§ **Dataset content**

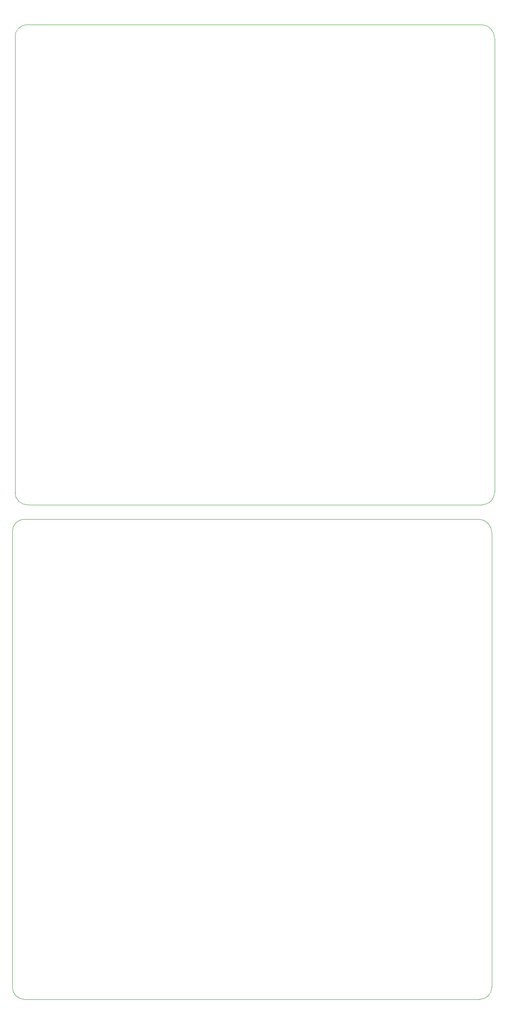
<source format=gbr>
%TF.GenerationSoftware,KiCad,Pcbnew,6.0.7-f9a2dced07~116~ubuntu20.04.1*%
%TF.CreationDate,2022-11-23T13:07:14+01:00*%
%TF.ProjectId,board,626f6172-642e-46b6-9963-61645f706362,rev?*%
%TF.SameCoordinates,Original*%
%TF.FileFunction,Profile,NP*%
%FSLAX46Y46*%
G04 Gerber Fmt 4.6, Leading zero omitted, Abs format (unit mm)*
G04 Created by KiCad (PCBNEW 6.0.7-f9a2dced07~116~ubuntu20.04.1) date 2022-11-23 13:07:14*
%MOMM*%
%LPD*%
G01*
G04 APERTURE LIST*
%TA.AperFunction,Profile*%
%ADD10C,0.100000*%
%TD*%
G04 APERTURE END LIST*
D10*
X260910000Y-25986000D02*
G75*
G03*
X258370000Y-28526000I0J-2540000D01*
G01*
X354890000Y-125046000D02*
X260910000Y-125046000D01*
X260910000Y-25986000D02*
X354636000Y-25986000D01*
X354890000Y-125046000D02*
G75*
G03*
X357430000Y-122506000I0J2540000D01*
G01*
X357430000Y-28780000D02*
X357430000Y-122506000D01*
X357430000Y-28780000D02*
G75*
G03*
X354636000Y-25986000I-2794000J0D01*
G01*
X260350000Y-128016000D02*
X354076000Y-128016000D01*
X258370000Y-122506000D02*
G75*
G03*
X260910000Y-125046000I2540000J0D01*
G01*
X354330000Y-227076000D02*
G75*
G03*
X356870000Y-224536000I-1J2540001D01*
G01*
X354330000Y-227076000D02*
X260350000Y-227076000D01*
X258370000Y-122506000D02*
X258370000Y-28526000D01*
X257810000Y-224536000D02*
X257810000Y-130556000D01*
X257810000Y-224536000D02*
G75*
G03*
X260350000Y-227076000I2540001J1D01*
G01*
X260350000Y-128016000D02*
G75*
G03*
X257810000Y-130556000I1J-2540001D01*
G01*
X356870000Y-130810000D02*
X356870000Y-224536000D01*
X356870000Y-130810000D02*
G75*
G03*
X354076000Y-128016000I-2794001J-1D01*
G01*
M02*

</source>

§ **Your assignment**
Copy out the material above in full and exactly, but with no pictures.

§ **Answer to the exercise**
<source format=gbr>
%TF.GenerationSoftware,KiCad,Pcbnew,6.0.7-f9a2dced07~116~ubuntu20.04.1*%
%TF.CreationDate,2022-11-23T13:07:14+01:00*%
%TF.ProjectId,board,626f6172-642e-46b6-9963-61645f706362,rev?*%
%TF.SameCoordinates,Original*%
%TF.FileFunction,Profile,NP*%
%FSLAX46Y46*%
G04 Gerber Fmt 4.6, Leading zero omitted, Abs format (unit mm)*
G04 Created by KiCad (PCBNEW 6.0.7-f9a2dced07~116~ubuntu20.04.1) date 2022-11-23 13:07:14*
%MOMM*%
%LPD*%
G01*
G04 APERTURE LIST*
%TA.AperFunction,Profile*%
%ADD10C,0.100000*%
%TD*%
G04 APERTURE END LIST*
D10*
X260910000Y-25986000D02*
G75*
G03*
X258370000Y-28526000I0J-2540000D01*
G01*
X354890000Y-125046000D02*
X260910000Y-125046000D01*
X260910000Y-25986000D02*
X354636000Y-25986000D01*
X354890000Y-125046000D02*
G75*
G03*
X357430000Y-122506000I0J2540000D01*
G01*
X357430000Y-28780000D02*
X357430000Y-122506000D01*
X357430000Y-28780000D02*
G75*
G03*
X354636000Y-25986000I-2794000J0D01*
G01*
X260350000Y-128016000D02*
X354076000Y-128016000D01*
X258370000Y-122506000D02*
G75*
G03*
X260910000Y-125046000I2540000J0D01*
G01*
X354330000Y-227076000D02*
G75*
G03*
X356870000Y-224536000I-1J2540001D01*
G01*
X354330000Y-227076000D02*
X260350000Y-227076000D01*
X258370000Y-122506000D02*
X258370000Y-28526000D01*
X257810000Y-224536000D02*
X257810000Y-130556000D01*
X257810000Y-224536000D02*
G75*
G03*
X260350000Y-227076000I2540001J1D01*
G01*
X260350000Y-128016000D02*
G75*
G03*
X257810000Y-130556000I1J-2540001D01*
G01*
X356870000Y-130810000D02*
X356870000Y-224536000D01*
X356870000Y-130810000D02*
G75*
G03*
X354076000Y-128016000I-2794001J-1D01*
G01*
M02*

</source>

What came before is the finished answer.